Leslie M. Freudenheim, Building with Nature: Inspiration for the Arts and Crafts Home, Gibbs Smith, 2005.
Leslie M. Freudenheim’s Building with Nature: Inspiration for the Arts and Crafts Home, is a reworking of her earlier (1974) Building with Nature, Roots of the San Francisco Bay Region Tradition, written with Elizabeth Sussman. Her new book has two objectives - one descriptive, one argumentative. Freudenheim, first, presents a thorough overview of the first three decades (1880-1910) of the California Arts and Crafts movement, especially in terms of its architecture. Second, she argues a thesis - that the Reverend Joseph Worcester, known best as the leader and first minister of San Francisco’s famous Swendenborgian church, was the central instigator, advocate, and proponent of the movement.
The book excels as a general introduction to the Bay Area’s pioneering Arts and Crafts community - its practitioners, its theory, its practice, and its influence.
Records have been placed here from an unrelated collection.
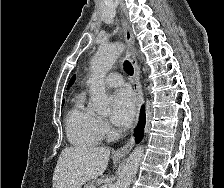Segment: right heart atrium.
Returning a JSON list of instances; mask_svg holds the SVG:
<instances>
[{"label": "right heart atrium", "mask_w": 224, "mask_h": 188, "mask_svg": "<svg viewBox=\"0 0 224 188\" xmlns=\"http://www.w3.org/2000/svg\"><path fill=\"white\" fill-rule=\"evenodd\" d=\"M100 129L103 133L109 132V125L104 119H99Z\"/></svg>", "instance_id": "obj_1"}]
</instances>
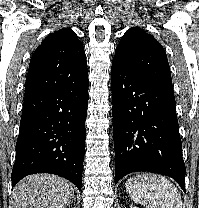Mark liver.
Instances as JSON below:
<instances>
[{
  "instance_id": "1",
  "label": "liver",
  "mask_w": 199,
  "mask_h": 208,
  "mask_svg": "<svg viewBox=\"0 0 199 208\" xmlns=\"http://www.w3.org/2000/svg\"><path fill=\"white\" fill-rule=\"evenodd\" d=\"M75 187L51 174H34L22 179L13 192V208H64L74 198Z\"/></svg>"
}]
</instances>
With an engaging and conversational tone, Freudenheim traces the work and interactions of the movement’s founders - Bernard Maybeck, Ernest Coxhead, Willis Polk, John Hudson Thomas, John Galen Howard, and others who created the Craftsman aesthetic - simple structures, unpainted shingles, wood interiors with furniture built in, overhanging eves, and (relative) affordability. The text is wonderfully supplemented with sepia photographs.
The less successful element of Freudenheim’s book is her thesis giving Joseph Worcester central position as inventor of the Bay Area style. Speculating broadly from private correspondence and scrapbooks, she portrays Worcester not only as the most influential advocate and disseminator of the arts and crafts philosophy but also as the hidden intelligence behind much of its noteworthy architecture.
The 1976 Piedmont bungalow Worcester designed for himself, for example, she anoints as the Ur-cottage, the shingled bungalow prototype for all that was to come. His rustic cottage, she posits, so impressed his young neighbor, Bernard Maybeck, that Maybeck emulated its principles in his own Berkeley buildings. The Worcester designed homes on San Francisco’s Russian Hill, build some 10 years later, brought Arts and Crafts across the Bay, establishing a model that then spread through California, and beyond.
Similarly, she credits Worcester with inspiring the famous “mission” styled chair built for the Swendenborgian church, and with working behind the scenes to bring John Galen Howard to Berkeley as campus architect. According to Freudenheim, Worcester felt that Howard was likely to be far more sympathetic to the Arts and Crafts orientation than the Beaux Arts architect who actually prevailed in Phoebe Apperson Hearst’s famous campus design competition of 1899. “Worcester engineered Howard’s selection,” she writes, implying that he also powerfully influenced Howard’s own plans for campus buildings.
As history, Freudenheim’s speculations concerning Worcester’s preeminence rarely rise beyond the level of conjecture, and Freudenheim does hedge her thesis with myriad “we can speculate’s,” “it is likely’s,” and “perhaps’s.” While her hypothesis remains shaky, the book as a whole provides a refreshing retelling of Bay Area architectural history, and the valuable contributions of one of its lesser-known participants.